豊崎由美というひとの文章をときどき目にするたびに、
観察眼の確かな人だなぁという印象を持っておりました。

 『文学賞メッタ斬り!リターンズ』(PARCO出版)という本を
読み、その思いを新たにしました。
 
堀江敏幸『雪沼とその周辺』_c0040369_21162828.gif
 
 大森望氏との共著であるこの本は、「プロの小説読み」が、
文学賞の審査員たちをおちょくるという「からかい芸」を
味わいながら、作家・作品群に対する批評を読むことができる
という、「ブックガイド」としても充実しています。
 
 島田雅彦氏を招いた巻頭の鼎談も、楽しめます。

 豊崎・大森両氏が高く評価していた、堀江敏幸著『雪沼とその周辺』(新潮社)
を買ってみました。
 
 7作の連作短編集の1作しかまだ読んでいませんが、
上手いですね。

 さびれたボーリング場が迎えた最後の営業日の夜を
舞台にした「スタンス・ドット」というその作品は、亡妻と、
かつてのレッスンプロに対する店主の追憶が、物語の
柱といえます。

 閉店間際に偶然来店した若い男女が、その追憶への
案内役を演じます。
 20代とおぼしき女性の言葉遣いが、あまりにも「キッチリ」
しすぎているのが不自然(ドラマ『渡る世間は鬼ばかり』のようです)

────────────────────

本文抜粋のうち、「堀江敏幸『雪沼とその周辺』_c0040369_21162828.gif」で始まり「島田雅彦氏を招いた巻頭の鼎談も、楽しめます。」まで続く部分を、一字も変えずに書き写してもらえますか。

────────────────────

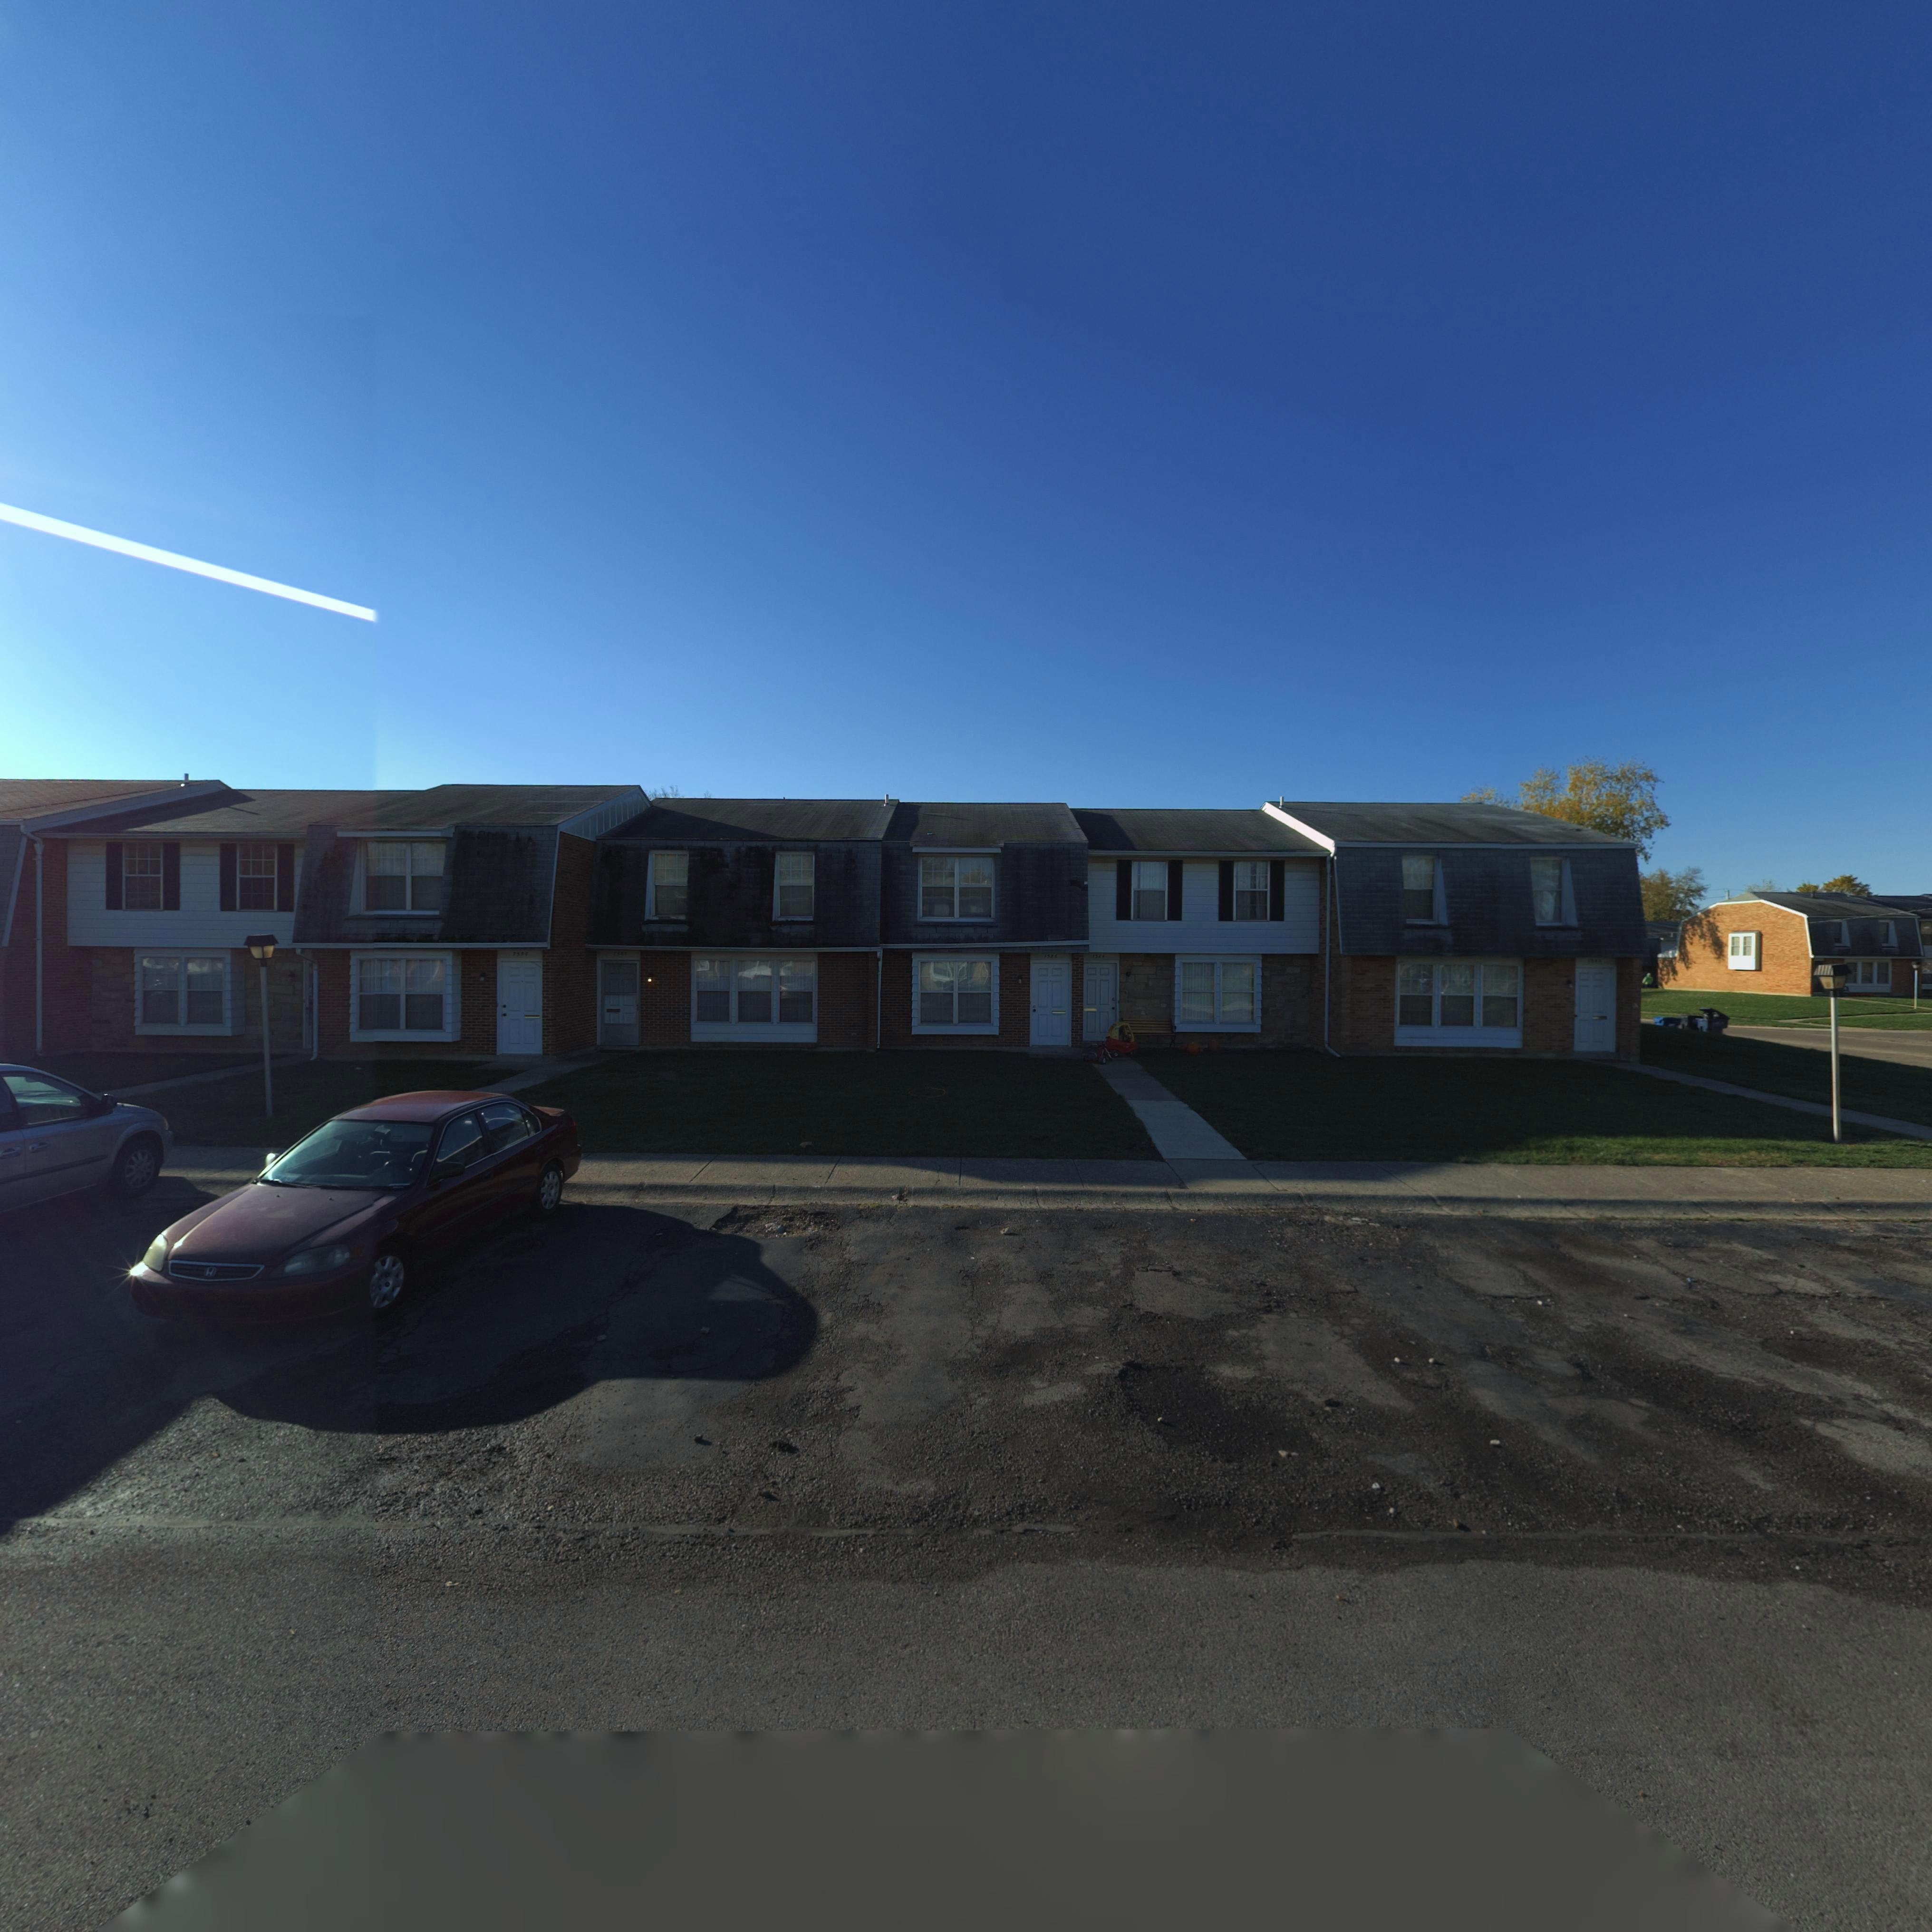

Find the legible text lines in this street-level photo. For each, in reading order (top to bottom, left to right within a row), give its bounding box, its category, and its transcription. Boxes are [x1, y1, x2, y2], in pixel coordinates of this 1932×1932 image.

[512, 951, 530, 957] StreetNumber: 7590
[611, 951, 628, 956] StreetNumber: 7588
[1043, 954, 1058, 959] StreetNumber: 7586
[1092, 954, 1105, 959] StreetNumber: 7584
[1586, 958, 1602, 963] StreetNumber: **82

────────────────────

解答例:
堀江敏幸『雪沼とその周辺』_c0040369_21162828.gif
 
 大森望氏との共著であるこの本は、「プロの小説読み」が、
文学賞の審査員たちをおちょくるという「からかい芸」を
味わいながら、作家・作品群に対する批評を読むことができる
という、「ブックガイド」としても充実しています。
 
 島田雅彦氏を招いた巻頭の鼎談も、楽しめます。